§ PAGE EXCERPT:
As a developing country, China’s emergence, growing influence and ranking among the most powerful nations in the world has drawn the attention of countless analysts, theorists and commentators, with an interest and passion that we are not about to see dwindle anytime soon. This study is, to a much less extent, a manifestation of this interest for the fastest growing economy that the world has ever witnessed during the last three decades. While many have relevantly endeavored to investigate the magnitude and the impact of China’s relations with either particular states or group of states, and enriched the scientific literature with valuable data and empirical analysis on the topic, this thesis takes on to look at China’s emergence with a particular interest for International Relations theories. And this means deepening the theoretical discussion about the notion of power and the role that it plays in international relations.

The reflection will be structured as follows. Beginning by discussing the central and equivocal notion of power and in the first chapter, we then present, in the second chapter, the theoretical framework that guides this analysis. This chapter contains two main sections. As a first step, an explanation is given as to the relevance of realism as a general theory of international politics and a distinction is made between main schools of realistic thoughts, especially those that have been in recent years at the forefront of the debate on the peaceful rise or not of China. Finally, we tarry more on offensive realism which will constitute the main grid of analysis in this research.

The third chapter, which includes three sections, will be devoted to the economic dimension of the balancing approach. As a first step, we will return briefly on the design of the realism regarding the role of the economy in the strategy of power. This being done, it will be important to analyze the strategy of economic reforms pursued by China currently in the light of the provisions of realism. This will also lead to review the current state of China’s economic power.

§ DIRECTIONS:
1. Reproduce the part of the excerpt on China's rise starting at "The reflection will" and ending at "in this research.".
2. In the excerpt on China's rise, which theory will be the main grid of analysis in the research?

§ ENTRIES SHOWN:
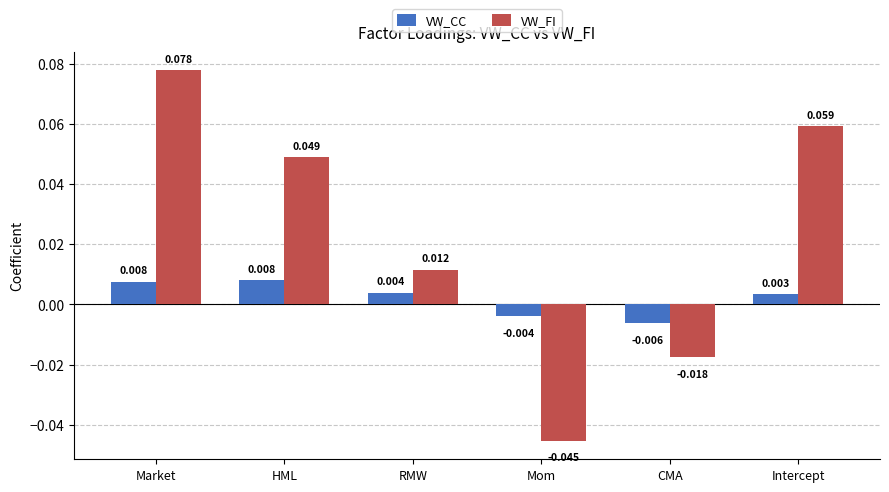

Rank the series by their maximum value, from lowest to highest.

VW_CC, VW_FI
* * *
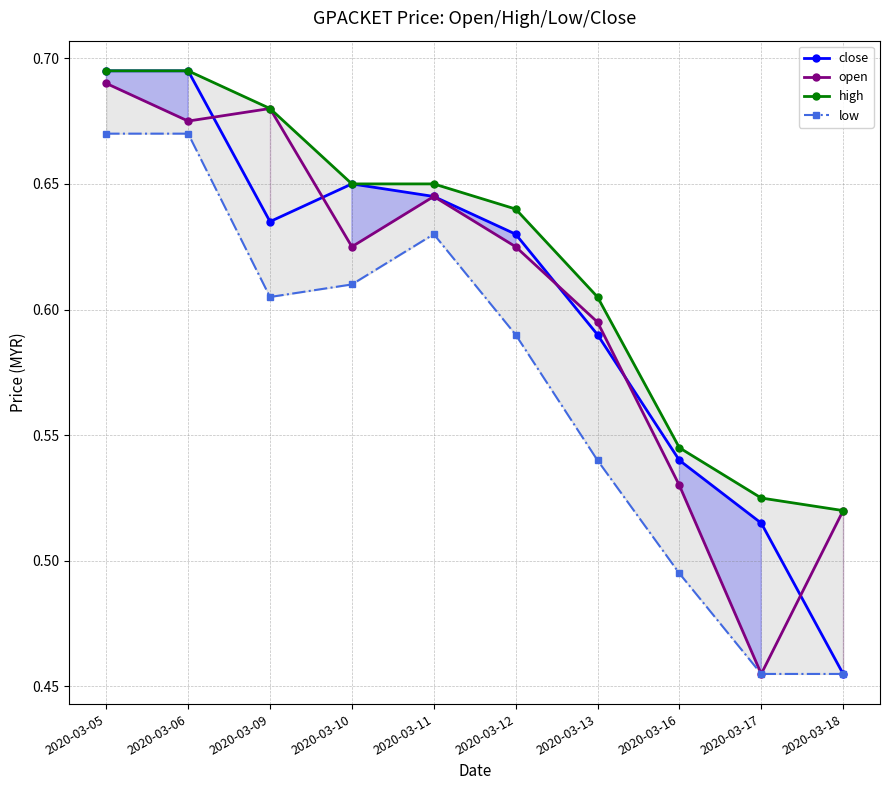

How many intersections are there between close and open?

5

§ SOLVED TASKS:
1.
The reflection will be structured as follows. Beginning by discussing the central and equivocal notion of power and in the first chapter, we then present, in the second chapter, the theoretical framework that guides this analysis. This chapter contains two main sections. As a first step, an explanation is given as to the relevance of realism as a general theory of international politics and a distinction is made between main schools of realistic thoughts, especially those that have been in recent years at the forefront of the debate on the peaceful rise or not of China. Finally, we tarry more on offensive realism which will constitute the main grid of analysis in this research.

2. Offensive realism.